[Records drawn from a dataset]
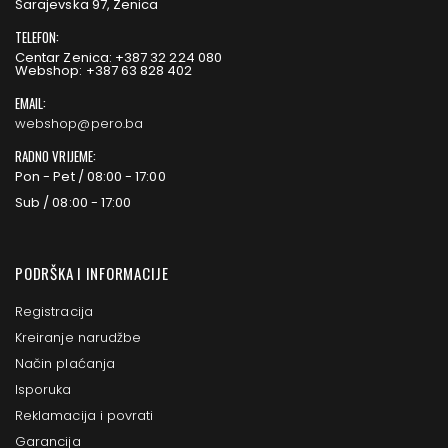
Sarajevska 97, Zenica
TELEFON:
Centar Zenica: +387 32 224 080
Webshop: +387 63 828 402
EMAIL:
webshop@pero.ba
RADNO VRIJEME:
Pon - Pet / 08:00 - 17:00
Sub / 08:00 - 17:00
PODRŠKA I INFORMACIJE
Registracija
Kreiranje narudžbe
Način plaćanja
Isporuka
Reklamacija i povrati
Garancija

Exercise:
Nothing but the lines from the one with "Registracija" through the final line of the data belongs in the answer, and they must match exactly.

Response for this exercise:
Registracija
Kreiranje narudžbe
Način plaćanja
Isporuka
Reklamacija i povrati
Garancija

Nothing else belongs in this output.